**** MATERIAL SUPPLIED ****

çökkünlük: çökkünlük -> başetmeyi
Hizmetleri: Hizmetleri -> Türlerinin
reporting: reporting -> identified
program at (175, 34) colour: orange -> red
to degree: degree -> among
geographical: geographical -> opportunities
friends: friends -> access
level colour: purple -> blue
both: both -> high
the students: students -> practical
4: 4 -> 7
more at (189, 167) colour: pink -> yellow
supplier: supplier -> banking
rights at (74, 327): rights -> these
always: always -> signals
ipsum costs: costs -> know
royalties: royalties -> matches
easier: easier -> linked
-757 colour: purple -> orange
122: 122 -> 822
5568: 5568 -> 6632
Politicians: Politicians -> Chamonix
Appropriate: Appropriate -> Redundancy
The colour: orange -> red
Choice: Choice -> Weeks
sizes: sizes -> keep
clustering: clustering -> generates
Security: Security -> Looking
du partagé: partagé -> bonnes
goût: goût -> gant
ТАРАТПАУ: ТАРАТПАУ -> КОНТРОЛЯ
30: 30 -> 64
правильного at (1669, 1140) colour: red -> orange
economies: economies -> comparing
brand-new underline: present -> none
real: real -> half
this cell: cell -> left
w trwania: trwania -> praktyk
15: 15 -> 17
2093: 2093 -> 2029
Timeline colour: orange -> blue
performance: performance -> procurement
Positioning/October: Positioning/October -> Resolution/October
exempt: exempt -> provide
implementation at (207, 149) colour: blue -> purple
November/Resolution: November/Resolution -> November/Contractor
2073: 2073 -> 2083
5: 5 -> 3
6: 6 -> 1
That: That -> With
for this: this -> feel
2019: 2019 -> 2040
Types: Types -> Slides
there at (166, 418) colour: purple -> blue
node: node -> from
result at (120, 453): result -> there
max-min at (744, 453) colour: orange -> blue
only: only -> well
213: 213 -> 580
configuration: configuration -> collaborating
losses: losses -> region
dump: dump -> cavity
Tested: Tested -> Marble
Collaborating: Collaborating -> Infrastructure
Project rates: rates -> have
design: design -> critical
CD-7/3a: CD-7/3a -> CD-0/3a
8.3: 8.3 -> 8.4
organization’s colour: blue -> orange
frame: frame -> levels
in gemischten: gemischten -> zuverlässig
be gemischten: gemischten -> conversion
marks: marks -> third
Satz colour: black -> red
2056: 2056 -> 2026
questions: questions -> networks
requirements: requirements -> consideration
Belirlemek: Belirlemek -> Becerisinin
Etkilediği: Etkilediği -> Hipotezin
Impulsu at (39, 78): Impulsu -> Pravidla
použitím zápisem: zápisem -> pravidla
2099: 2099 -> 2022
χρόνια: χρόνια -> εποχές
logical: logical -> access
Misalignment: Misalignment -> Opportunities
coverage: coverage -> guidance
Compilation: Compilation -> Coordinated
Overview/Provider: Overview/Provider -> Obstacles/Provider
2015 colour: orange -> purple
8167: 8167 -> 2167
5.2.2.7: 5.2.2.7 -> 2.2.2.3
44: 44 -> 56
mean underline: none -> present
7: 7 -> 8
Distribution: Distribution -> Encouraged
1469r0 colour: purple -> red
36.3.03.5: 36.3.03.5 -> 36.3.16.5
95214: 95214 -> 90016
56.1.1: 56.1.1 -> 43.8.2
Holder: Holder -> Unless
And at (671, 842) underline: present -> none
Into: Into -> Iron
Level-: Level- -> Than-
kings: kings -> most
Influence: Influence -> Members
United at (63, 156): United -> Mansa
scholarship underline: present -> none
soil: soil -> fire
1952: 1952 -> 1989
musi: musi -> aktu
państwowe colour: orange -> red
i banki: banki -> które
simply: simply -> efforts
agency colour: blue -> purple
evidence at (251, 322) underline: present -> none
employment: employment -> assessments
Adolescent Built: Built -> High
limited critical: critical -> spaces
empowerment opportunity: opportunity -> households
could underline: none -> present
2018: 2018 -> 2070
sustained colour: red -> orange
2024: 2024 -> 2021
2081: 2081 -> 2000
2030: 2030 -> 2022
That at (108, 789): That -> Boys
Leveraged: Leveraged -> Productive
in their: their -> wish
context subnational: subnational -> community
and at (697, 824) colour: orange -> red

****

### WHAT IS REQUIRED
List each line of the data above that contains the string "gemischten", matching case exactly.

### RESULT OF THIS TASK
in gemischten: gemischten -> zuverlässig
be gemischten: gemischten -> conversion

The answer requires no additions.